Wednesday, April 10, 2019

Higher Taxes and More Police Inspections Will Spark Economic Growth in Russia, Siluanov Says


Paul Goble

            Staunton, April 10 – In one of the clearest displays of Orwellian logic ever, Moscow analyst Andrey Nalgin says, Anton Siluanov, Russia’s finance minister, has reversed all traditional economic logic and declared that raising taxes and increasing police action will lead to a dramatic improvement in Russia’s economic performance. 

            Siluanov certainly owes a debt to Orwell and New Speak logic, Nalgin suggests, given that he says the taxes taken from the population in the first half of 2019 and which depressed the economy will be re-inserted in the second half by officials and then the economy will take off (a-nalgin.livejournal.com/1679200.html reposted at newizv.ru/news/economy/10-04-2019/chistyy-oruell-ministr-siluanov-obeschal-uskorit-ekonomiku-s-pomoschyu-politsii).
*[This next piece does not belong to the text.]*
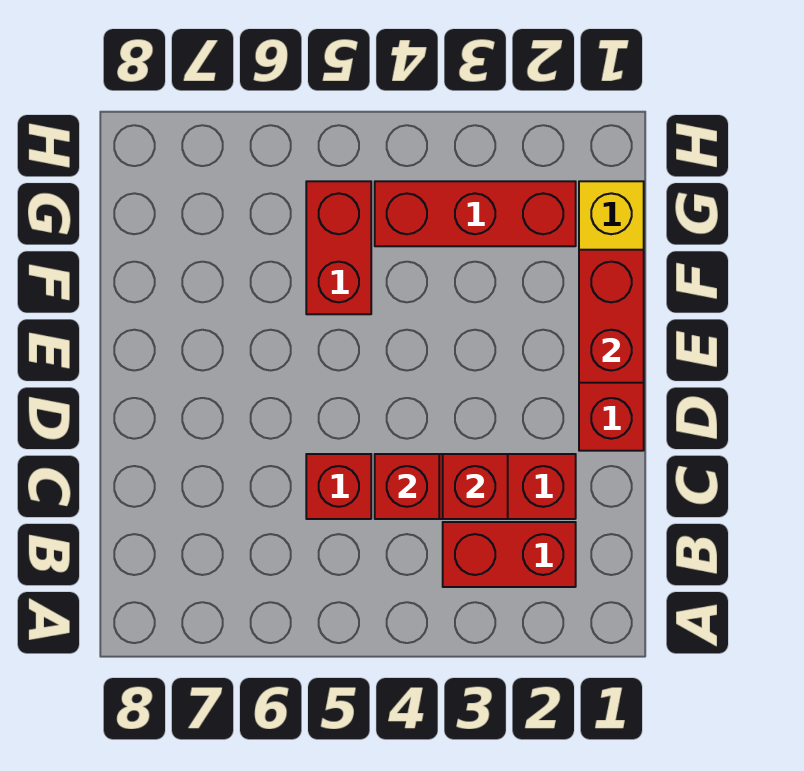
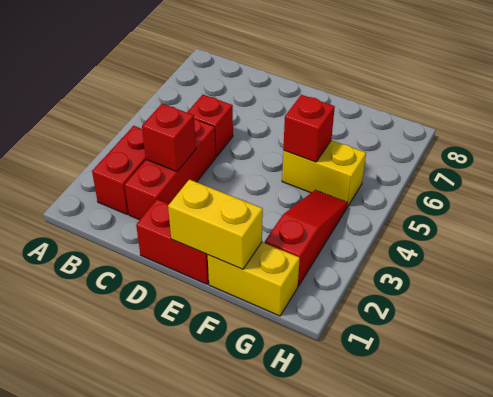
red brick C4 level 2 -> red brick F5 level 2
red brick E1:F1 level 2 -> yellow brick E1:F1 level 2
red brick F5:G5 level 1 -> yellow brick F5:G5 level 1
red brick G2:G4 level 1 -> red slope G2:G4 level 1 top 2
                “For those who don’t understand humor,” Nalgin says, he “will explain in simplest terms: the chief financial officer of Russia has declared that raising the tax burden and this in the entire world is a step which reduces economic growth will in Russia accelerate the rise of the economy because stat officials will successfully and effectively invest them.”

            Or to put it in even simpler terms than that for anyone who still doesn’t understand what is going on, he continues, Siluanov is insisting that “an increase in taxes will boost the economy, and state investments are more effective than private ones,” a declaration of an “almost Orwellian kind such as “’war is peace’” and “’freedom is slavery.”

            But instead of returning to the real world, the Russian finance minister compounded this 1984 logic: He said that the law enforcement agencies will also boost the economy by becoming even more active in the life of firms in order to ensure that President Putin’s orders are implemented and there are created “the necessary conditions of comfort for our entrepreneurs.”